J’ai vécu mon confinement aussi mais j’étais sans masque moi (Rires). Il y a eu énormément de bons souvenirs. Il y a eu des moments compliqués forcément, mais les bons souvenirs, c’est surtout la relation particulière avec les éléments, la nature. J’ai découvert des endroits dans le Grand Sud que je ne connaissais pas. J’ai vu des albatros, des baleines, c’était extraordinaire. On se rend compte que nous les humains, nous sommes vraiment peu de choses. C’est à la fois un sport mais aussi une passion et un lien profond avec la nature.

« Grâce à ce Vendée Globe, je connais mieux mes forces et mes faiblesses »

Cette rencontre avec les baleines, vous l’avez aussi partagé grâce aux réseaux sociaux. C’était important de garder ce lien avec la terre ? 

Oui, on est seul sur nos bateaux mais on est aussi les premiers témoins de l’impact du changement climatique, de la pollution sur les océans. Les rencontres avec les baleines, je me suis forcément empressée de filmer ce moment-là et d’envoyer ces images à terre.

Qu’est-ce qui été le plus difficile ?

C’était la solitude. Le plus long que j’avais fait (seul en mer, NDLR), c’était 18 jours. J’appréhendais la façon dont j’allais vivre ce confinement seul sur ce bateau mais au final c’est quelque chose que j’ai apprécié. Il y a énormément de choses à faire sur un bateau de course mais il y a aussi beaucoup de temps laissé à l’introspection, au repos. Jean Le Cam m’avait dit « tu verras, tu reviendras changé de ce Vendée Globe ». C’est le cas par exemple avec mon rapport à l’actualité. J’ai pu prendre du recul, réfléchir autrement. J’ai aussi pu voir la planète différemment. Je ne dirai pas que je suis un homme nouveau. Mais je dirai que je me connais mieux, je connais mieux mes forces et mes faiblesses.

Aujourd’hui beaucoup se retrouvent seuls à cause du confinement.

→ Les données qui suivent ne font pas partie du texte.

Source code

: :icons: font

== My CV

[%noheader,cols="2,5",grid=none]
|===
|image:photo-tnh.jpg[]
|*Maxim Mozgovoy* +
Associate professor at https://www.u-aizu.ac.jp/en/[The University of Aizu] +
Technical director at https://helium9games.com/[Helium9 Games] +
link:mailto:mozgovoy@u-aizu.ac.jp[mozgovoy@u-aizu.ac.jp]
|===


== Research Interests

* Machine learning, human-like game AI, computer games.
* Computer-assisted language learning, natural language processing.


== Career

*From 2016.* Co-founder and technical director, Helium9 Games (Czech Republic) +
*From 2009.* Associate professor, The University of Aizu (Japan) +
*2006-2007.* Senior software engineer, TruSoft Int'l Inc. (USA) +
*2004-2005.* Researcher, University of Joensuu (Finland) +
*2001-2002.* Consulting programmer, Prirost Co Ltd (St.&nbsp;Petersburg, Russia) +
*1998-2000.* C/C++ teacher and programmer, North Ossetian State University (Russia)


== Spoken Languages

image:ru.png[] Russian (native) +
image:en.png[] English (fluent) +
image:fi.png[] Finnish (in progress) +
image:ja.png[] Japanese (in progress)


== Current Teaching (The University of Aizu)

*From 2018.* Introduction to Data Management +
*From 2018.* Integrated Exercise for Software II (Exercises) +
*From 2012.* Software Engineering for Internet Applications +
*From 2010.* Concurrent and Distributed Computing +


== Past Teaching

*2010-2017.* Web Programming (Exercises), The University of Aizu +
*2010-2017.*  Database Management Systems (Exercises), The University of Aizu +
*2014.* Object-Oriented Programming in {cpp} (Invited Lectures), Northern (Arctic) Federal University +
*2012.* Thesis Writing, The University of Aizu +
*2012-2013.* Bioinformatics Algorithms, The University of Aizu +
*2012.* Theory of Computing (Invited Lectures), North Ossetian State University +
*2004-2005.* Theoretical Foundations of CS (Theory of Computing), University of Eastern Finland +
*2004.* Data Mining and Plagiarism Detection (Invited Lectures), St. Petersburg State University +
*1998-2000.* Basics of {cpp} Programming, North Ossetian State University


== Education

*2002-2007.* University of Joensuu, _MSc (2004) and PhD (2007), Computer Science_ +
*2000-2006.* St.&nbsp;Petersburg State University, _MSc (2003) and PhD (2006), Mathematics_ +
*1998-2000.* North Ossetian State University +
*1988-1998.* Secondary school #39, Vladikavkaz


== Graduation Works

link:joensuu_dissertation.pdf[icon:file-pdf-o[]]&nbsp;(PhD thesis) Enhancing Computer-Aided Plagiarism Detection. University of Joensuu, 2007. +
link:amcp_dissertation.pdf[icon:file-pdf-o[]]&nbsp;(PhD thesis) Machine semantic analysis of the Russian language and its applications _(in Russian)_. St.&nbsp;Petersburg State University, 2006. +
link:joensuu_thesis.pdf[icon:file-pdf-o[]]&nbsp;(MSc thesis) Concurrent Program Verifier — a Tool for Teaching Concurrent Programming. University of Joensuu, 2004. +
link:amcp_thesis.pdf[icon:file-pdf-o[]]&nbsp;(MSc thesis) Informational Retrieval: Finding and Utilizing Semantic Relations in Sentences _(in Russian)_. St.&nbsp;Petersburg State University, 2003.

Qu’est-ce qui vous, vous a permis de tenir bon ? 

Ma stratégie, c’était de morceler les choses au fur et à mesure, de me donner des petits objectifs, sur la journée, sur la semaine puis de rezoomer sur le moment présent.  Avancer pas à pas comme cela, ça m’a permis de tenir le coup et de ne pas voir l’énormité de la chose.

Vous avez également fondé l’association « Des pieds et des mains » qui luttent pour l’intégration par le sport. Aujourd’hui, il y a encore beaucoup à faire ?

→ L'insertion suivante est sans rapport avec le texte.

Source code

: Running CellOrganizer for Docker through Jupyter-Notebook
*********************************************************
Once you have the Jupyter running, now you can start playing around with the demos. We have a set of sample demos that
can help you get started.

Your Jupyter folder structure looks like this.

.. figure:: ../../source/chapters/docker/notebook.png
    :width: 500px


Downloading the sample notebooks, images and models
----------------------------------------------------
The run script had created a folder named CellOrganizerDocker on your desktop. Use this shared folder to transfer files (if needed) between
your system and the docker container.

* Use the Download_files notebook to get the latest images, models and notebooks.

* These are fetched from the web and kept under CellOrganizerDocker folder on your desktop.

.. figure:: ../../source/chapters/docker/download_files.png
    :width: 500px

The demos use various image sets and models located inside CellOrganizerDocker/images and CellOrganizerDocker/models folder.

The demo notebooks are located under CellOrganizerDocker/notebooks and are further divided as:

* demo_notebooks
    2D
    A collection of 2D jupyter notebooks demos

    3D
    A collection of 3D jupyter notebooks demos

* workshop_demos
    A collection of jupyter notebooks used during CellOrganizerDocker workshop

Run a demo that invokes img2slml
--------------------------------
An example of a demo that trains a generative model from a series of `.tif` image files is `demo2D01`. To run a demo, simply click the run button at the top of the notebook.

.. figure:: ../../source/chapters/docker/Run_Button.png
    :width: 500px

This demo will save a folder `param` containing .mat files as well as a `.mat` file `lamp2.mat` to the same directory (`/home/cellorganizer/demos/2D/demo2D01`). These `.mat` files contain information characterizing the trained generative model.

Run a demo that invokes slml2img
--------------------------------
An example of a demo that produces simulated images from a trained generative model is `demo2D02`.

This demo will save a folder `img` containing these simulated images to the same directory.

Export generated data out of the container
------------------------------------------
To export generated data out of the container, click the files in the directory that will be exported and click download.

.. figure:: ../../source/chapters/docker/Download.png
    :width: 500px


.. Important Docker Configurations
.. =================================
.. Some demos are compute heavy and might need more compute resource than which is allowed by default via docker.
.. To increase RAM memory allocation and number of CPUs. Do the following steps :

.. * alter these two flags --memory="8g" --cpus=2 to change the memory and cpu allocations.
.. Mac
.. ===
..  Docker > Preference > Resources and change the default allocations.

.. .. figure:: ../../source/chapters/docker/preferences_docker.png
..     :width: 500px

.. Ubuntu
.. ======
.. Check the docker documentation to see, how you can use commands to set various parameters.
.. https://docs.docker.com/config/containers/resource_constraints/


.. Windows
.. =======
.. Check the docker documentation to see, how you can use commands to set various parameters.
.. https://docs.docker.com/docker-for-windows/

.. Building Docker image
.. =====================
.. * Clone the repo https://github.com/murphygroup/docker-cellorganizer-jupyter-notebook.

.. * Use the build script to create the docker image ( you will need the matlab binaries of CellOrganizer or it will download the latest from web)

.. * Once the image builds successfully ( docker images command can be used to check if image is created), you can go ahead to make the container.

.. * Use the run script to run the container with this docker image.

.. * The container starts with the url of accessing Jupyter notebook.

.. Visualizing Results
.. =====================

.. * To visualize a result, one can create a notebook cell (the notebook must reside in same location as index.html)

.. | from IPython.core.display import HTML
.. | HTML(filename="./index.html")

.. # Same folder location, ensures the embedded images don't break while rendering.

Quand on parle d’intégration, c’est le vivre ensemble. Et à mon sens, le sport c’est un moyen de tous se retrouver autour de valeurs communes. L’association œuvre spécifiquement dans le domaine nautique : je trouve que c’est un super sport à partager. On a tous le droit de se faire plaisir sur l’eau. L’action est surtout dirigée vers les enfants : c’est beau de voir des gamins qu’on arrive à faire sortir d’un fauteuil roulant pour aller sur un bateau et de leur donner le sourire.

 

Déjà prêt à repartir sur la route du Vendée Globe dans quatre ans, Damien Seguin se voit dès à présent sur les prochaines grandes courses nautiques, la Transatlantique Jacques Vabre, la route du Rhum… « J’ai énormément donné et reçu sur ce Vendée Globe. J’ai donc envie de continuer ».